PASSAGE -
——————

Way back in May – a whole five months ago – the Honourable
Wayne Swan MP, Deputy Prime Minister and Treasurer of the Commonwealth of
Australia was full of confidence.
Delivering his budget for 2012-13, after 21 years of
continuous growth and four years of budget surpluses he felt cock-a-hoop. “In
an uncertain and fast-changing world, we walk tall — as a nation confidently
living within its means,” he said.
His budget was going to “to share the tremendous benefits of
the mining boom with more Australians”. His
message couldn’t have been more reassuring: “Tonight we make a forceful
statement that ours is one of the world’s strongest economies and fairest communities. Not even a sovereign debt
crisis in Europe or unprecedented natural disasters here at home could deny Australia this
substantial achievement. The deficit years of the global recession are behind
us. The surplus years are here.”
Whoopee!
And now? In October? It’s over.
Swan’s confidence derived from the Australian mining boom,
itself the product of a 10-year credit-funded commodities “super-cycle” that
saw demand and prices soaring to unprecedented levels. Most of the demand came
from China ’s
resurgent economy.
But China ’s
annual growth rate has been slowing consistently. Now it’s down to 7.4% and
there’s nothing to stop it dropping like a stone. In response to slowing demand
from China ,
prices of commodities such as iron ore, copper and coal have fallen
dramatically this year.
This is already having an impact on the economies of Australia , Brazil ,
Indonesia , parts of Africa and other exporters.

——————

EXTRACTED INFORMATION -

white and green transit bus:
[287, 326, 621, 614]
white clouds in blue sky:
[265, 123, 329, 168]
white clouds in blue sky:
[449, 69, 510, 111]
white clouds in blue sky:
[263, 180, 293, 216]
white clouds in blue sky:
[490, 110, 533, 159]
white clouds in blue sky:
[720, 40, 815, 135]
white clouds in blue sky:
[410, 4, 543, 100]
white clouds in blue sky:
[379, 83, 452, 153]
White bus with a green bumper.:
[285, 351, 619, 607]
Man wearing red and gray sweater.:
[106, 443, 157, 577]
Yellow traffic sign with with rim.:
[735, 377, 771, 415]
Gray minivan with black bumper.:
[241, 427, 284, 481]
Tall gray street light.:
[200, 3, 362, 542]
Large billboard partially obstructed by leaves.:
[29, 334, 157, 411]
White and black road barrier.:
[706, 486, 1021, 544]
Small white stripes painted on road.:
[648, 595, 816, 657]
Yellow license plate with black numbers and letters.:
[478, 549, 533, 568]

——————

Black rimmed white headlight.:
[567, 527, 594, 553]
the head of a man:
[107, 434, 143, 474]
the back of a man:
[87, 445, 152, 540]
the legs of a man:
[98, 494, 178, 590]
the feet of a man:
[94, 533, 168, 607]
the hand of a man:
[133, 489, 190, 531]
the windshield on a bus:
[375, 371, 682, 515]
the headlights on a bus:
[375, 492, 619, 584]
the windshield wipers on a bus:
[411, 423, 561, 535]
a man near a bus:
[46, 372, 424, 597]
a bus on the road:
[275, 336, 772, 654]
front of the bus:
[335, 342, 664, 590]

——————

WHAT TO PRODUCE - Write the next part of the piece on Australia's fading mining boom and Wayne Swan's budget, starting after its last sentence. You won't need the data for this.

EXPECTED OUTPUT -
Since the start of July, the price of iron ore,
Australia’s most valuable export, has fallen by more than a third to $87 a
tonne, while the price of thermal coal at $100 a tonne is just above a two-year
low.
As a result mining, companies are scaling back their
expansion plans in Australia .
This month, BHP Billiton, the world’s biggest mining company by market value,
shelved Australian projects worth more than A$30bn, blaming weak commodity
prices and rising costs.
Ric Deverell of Credit Suisse says the prices of
iron ore and other commodities could fall in the long run below their current
levels. “The ingredients are building for a train wreck. I think [iron ore
prices] are more likely to be $70 in 2015 than $150.”
Guess which figure Swan used to make his budget forecasts? Now
he’s working out how to minimise a looming budget deficit and like everyone
else, the Australians are staring austerity in the face.
The impact of China ’s
slowing economy doesn’t just affect Australia ’s mining industry. It
reverberates around the world. Loudly.
Maybe it was the trigger that persuaded the International
Monetary Fund to launch its emergency Chinese lantern into the stratosphere in
August. The Chicago
Plan Revisited examines claims that,
by eliminating fractional reserve banking you could, according
to one commentator, “eliminate the net public debt of the US at a stroke, and by implication do the same
for Britain , Germany , Italy ,
or Japan .”
Dream on. The proposal didn’t fly in the 1930s, and it won’t
fly now.
Why? Because the key to the global crisis for the defenders
of capital lies not in eliminating debt in the financial system – which does
indeed have serious problems to contend with – but in the real economy where
the slump is unstoppable.
The contraction of the global economy has a momentum all of
its own, driven on by the surplus of capacity and commodities created by the
credit-induced boom. Sure, the financial system needs total reconstruction. So
does the economy because production for profit is ultimately destructive.
Sleight-of-hand tricks like those coming out of the IMF belong in the fantasy
world of magic, however.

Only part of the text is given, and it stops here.